本文:
* * *
研究発表を行った学会;日本発生生物学会第38回大会
2005年 6月 2日〜 6月 4日(仙台)
タイトル;可変型遺伝子トラップクローン;Ayu17-125の解析
発表者;伊藤 美陽 氏
(熊本大学 生命資源研究・支援センター バイオ情報分野)
Abstract;
可変型遺伝子トラップ法によって得られたマウスラインAyu17-125は、5'-RACE解析により、Edd(Hyd)遺伝子をトラップしていることが明らかになった。Edd遺伝子は種を超えてよく保存されており、約300kDの核タンパク質をコードしている。EddはHECT、zinc finger、UBA、PABP様ドメインを含み、E3ユビキチンリガーゼ活性を持つ。DNA損傷応答の調整やプロゲステロンレセプター(PR)の転写活性に重要な役割を担うと示唆されている。トラップベクターpU-17は遺伝子の第1intronに挿入されていた。Eddのタンパクコード領域8379bpのうち、第1エクソンに存在するのは62bpのみであり、トラップベクターの挿入によりほぼ完全に破壊されたと予想される。へテロ接合体では顕著なフェノタイプはない。トラップベクター内のβ-geo遺伝子をEGFP遺伝子に置換したクローン(17-125EG)のヘテロ接合体とβ-geo遺伝子のままのトラップクローンのヘテロ接合体(17-125geo)とをかけ合わせ、newbornを得て、それぞれの遺伝子を検出するプライマーを用いてPCRを行うことによってgenotypeを調べた。その結果、newbornで両方の遺伝子が検出される個体は存在せず、ホモ接合体は胚性致死であることが明らかとなった。17-125geoにおいては、トラップした遺伝子の内在性のプロモーターによりレポーター遺伝子β-geoを発現するため、おおまかな発現パターンはX-gal染色により知ることができる。アダルトのヘテロ接合体マウスの臓器のX-gal染色を行ったところ、脳、腎臓で特に強い発現が観察され、骨格筋、大腿筋、皮膚、子宮、精巣、心臓、膀胱、胃、小腸でも発現が見られた。X-gal染色、RT-PCR、によるEdd遺伝子の発現パターンに関して報告する。
* * *
提供データ:
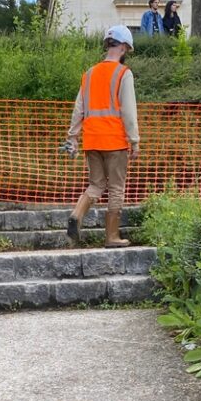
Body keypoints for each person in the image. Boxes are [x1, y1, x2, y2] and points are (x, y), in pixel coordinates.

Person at [65, 25, 140, 249]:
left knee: (96, 184)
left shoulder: (89, 73)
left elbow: (79, 108)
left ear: (108, 45)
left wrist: (73, 137)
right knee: (116, 187)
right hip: (114, 141)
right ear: (125, 48)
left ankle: (76, 215)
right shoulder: (123, 73)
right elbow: (128, 110)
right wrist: (134, 140)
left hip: (92, 140)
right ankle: (112, 237)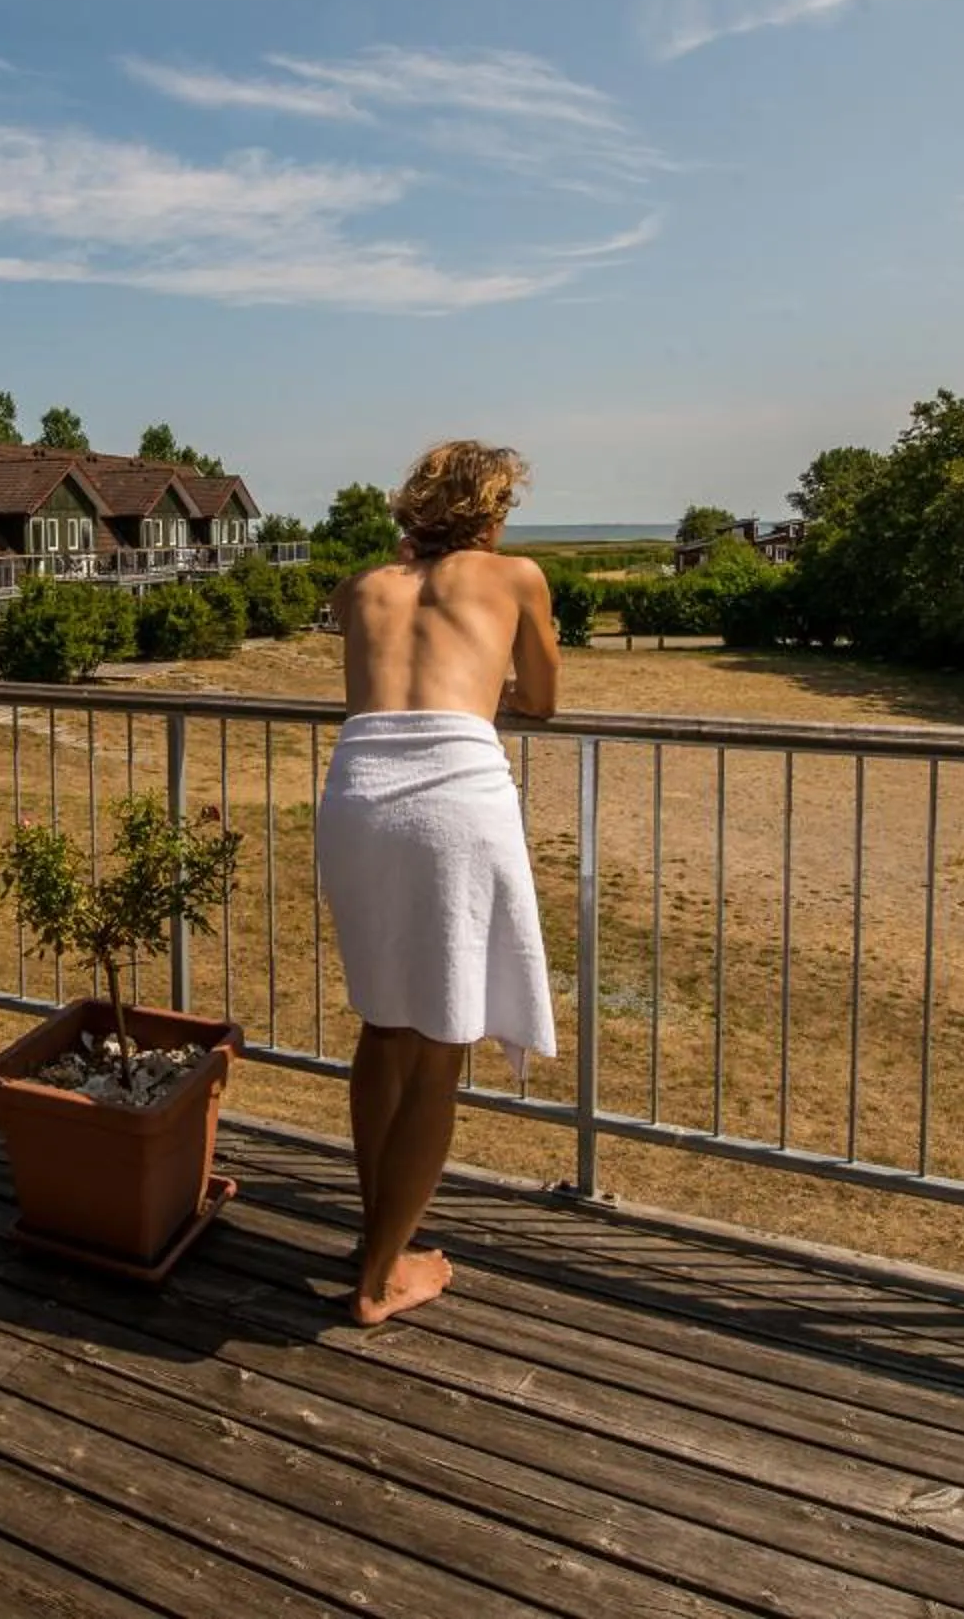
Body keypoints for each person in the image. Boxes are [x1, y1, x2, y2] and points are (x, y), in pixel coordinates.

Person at [315, 441, 559, 1325]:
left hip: (360, 797)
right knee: (440, 1046)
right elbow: (541, 696)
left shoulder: (361, 589)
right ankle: (381, 1280)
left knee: (385, 1027)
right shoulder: (516, 578)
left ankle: (379, 1233)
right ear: (491, 512)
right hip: (455, 801)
* * *
課題 1: 本文によると、17-125geoではX-gal染色でおおまかな発現パターンを知ることができる。その理由を1〜3文で説明してください。
課題 2: 本文の「タイトル;可変型遺伝子トラップクローン;Ayu17-125の解析」から「現パターンに関して報告する。」までを、一字も変えずに出力すること。

解答 1: 17-125geoでは、トラップした遺伝子の内在性のプロモーターによって、レポーター遺伝子β-geoが発現する。そのため、X-gal染色でおおまかな発現パターンを知ることができる。

解答 2:
タイトル;可変型遺伝子トラップクローン;Ayu17-125の解析
発表者;伊藤 美陽 氏
(熊本大学 生命資源研究・支援センター バイオ情報分野)
Abstract;
可変型遺伝子トラップ法によって得られたマウスラインAyu17-125は、5'-RACE解析により、Edd(Hyd)遺伝子をトラップしていることが明らかになった。Edd遺伝子は種を超えてよく保存されており、約300kDの核タンパク質をコードしている。EddはHECT、zinc finger、UBA、PABP様ドメインを含み、E3ユビキチンリガーゼ活性を持つ。DNA損傷応答の調整やプロゲステロンレセプター(PR)の転写活性に重要な役割を担うと示唆されている。トラップベクターpU-17は遺伝子の第1intronに挿入されていた。Eddのタンパクコード領域8379bpのうち、第1エクソンに存在するのは62bpのみであり、トラップベクターの挿入によりほぼ完全に破壊されたと予想される。へテロ接合体では顕著なフェノタイプはない。トラップベクター内のβ-geo遺伝子をEGFP遺伝子に置換したクローン(17-125EG)のヘテロ接合体とβ-geo遺伝子のままのトラップクローンのヘテロ接合体(17-125geo)とをかけ合わせ、newbornを得て、それぞれの遺伝子を検出するプライマーを用いてPCRを行うことによってgenotypeを調べた。その結果、newbornで両方の遺伝子が検出される個体は存在せず、ホモ接合体は胚性致死であることが明らかとなった。17-125geoにおいては、トラップした遺伝子の内在性のプロモーターによりレポーター遺伝子β-geoを発現するため、おおまかな発現パターンはX-gal染色により知ることができる。アダルトのヘテロ接合体マウスの臓器のX-gal染色を行ったところ、脳、腎臓で特に強い発現が観察され、骨格筋、大腿筋、皮膚、子宮、精巣、心臓、膀胱、胃、小腸でも発現が見られた。X-gal染色、RT-PCR、によるEdd遺伝子の発現パターンに関して報告する。